## Required action:
Show every line below where "negative" can be found.
*** Opening Source data ***
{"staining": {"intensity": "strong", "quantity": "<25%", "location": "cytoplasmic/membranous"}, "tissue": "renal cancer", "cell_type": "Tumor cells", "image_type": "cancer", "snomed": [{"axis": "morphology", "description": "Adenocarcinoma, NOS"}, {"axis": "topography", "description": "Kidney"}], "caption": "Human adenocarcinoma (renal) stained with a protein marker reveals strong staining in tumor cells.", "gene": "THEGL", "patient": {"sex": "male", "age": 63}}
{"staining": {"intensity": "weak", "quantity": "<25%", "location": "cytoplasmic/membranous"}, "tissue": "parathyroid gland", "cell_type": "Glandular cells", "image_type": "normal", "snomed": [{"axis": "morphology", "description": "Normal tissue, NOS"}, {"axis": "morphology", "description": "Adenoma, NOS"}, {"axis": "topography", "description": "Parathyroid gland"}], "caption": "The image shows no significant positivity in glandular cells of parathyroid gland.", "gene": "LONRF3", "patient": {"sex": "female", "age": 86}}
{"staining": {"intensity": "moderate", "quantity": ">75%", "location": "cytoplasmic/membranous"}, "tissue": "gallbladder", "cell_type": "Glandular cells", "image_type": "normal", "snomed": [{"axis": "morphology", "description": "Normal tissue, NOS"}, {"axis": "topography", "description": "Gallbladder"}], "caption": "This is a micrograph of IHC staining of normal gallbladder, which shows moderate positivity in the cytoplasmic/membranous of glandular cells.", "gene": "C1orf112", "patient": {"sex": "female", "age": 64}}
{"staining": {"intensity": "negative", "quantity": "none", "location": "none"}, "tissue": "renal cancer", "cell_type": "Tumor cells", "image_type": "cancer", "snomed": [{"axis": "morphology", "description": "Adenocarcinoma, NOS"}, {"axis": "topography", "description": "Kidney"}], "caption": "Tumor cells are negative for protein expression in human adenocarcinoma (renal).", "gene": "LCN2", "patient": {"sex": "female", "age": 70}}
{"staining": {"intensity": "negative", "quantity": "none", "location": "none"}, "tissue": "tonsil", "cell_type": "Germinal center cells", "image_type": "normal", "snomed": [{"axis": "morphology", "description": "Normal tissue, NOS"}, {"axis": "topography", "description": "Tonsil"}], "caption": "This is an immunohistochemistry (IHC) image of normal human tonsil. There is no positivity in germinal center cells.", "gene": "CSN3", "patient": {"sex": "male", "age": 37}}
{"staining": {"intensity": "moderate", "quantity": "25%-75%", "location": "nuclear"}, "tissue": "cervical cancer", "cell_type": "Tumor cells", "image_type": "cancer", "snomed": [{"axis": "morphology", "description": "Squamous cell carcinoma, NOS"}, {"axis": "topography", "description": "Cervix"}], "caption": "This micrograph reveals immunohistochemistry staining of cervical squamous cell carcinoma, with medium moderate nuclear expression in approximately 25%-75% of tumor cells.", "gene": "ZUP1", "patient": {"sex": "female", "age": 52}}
*** Closing Source data ***
## Result below:
{"staining": {"intensity": "negative", "quantity": "none", "location": "none"}, "tissue": "renal cancer", "cell_type": "Tumor cells", "image_type": "cancer", "snomed": [{"axis": "morphology", "description": "Adenocarcinoma, NOS"}, {"axis": "topography", "description": "Kidney"}], "caption": "Tumor cells are negative for protein expression in human adenocarcinoma (renal).", "gene": "LCN2", "patient": {"sex": "female", "age": 70}}
{"staining": {"intensity": "negative", "quantity": "none", "location": "none"}, "tissue": "tonsil", "cell_type": "Germinal center cells", "image_type": "normal", "snomed": [{"axis": "morphology", "description": "Normal tissue, NOS"}, {"axis": "topography", "description": "Tonsil"}], "caption": "This is an immunohistochemistry (IHC) image of normal human tonsil. There is no positivity in germinal center cells.", "gene": "CSN3", "patient": {"sex": "male", "age": 37}}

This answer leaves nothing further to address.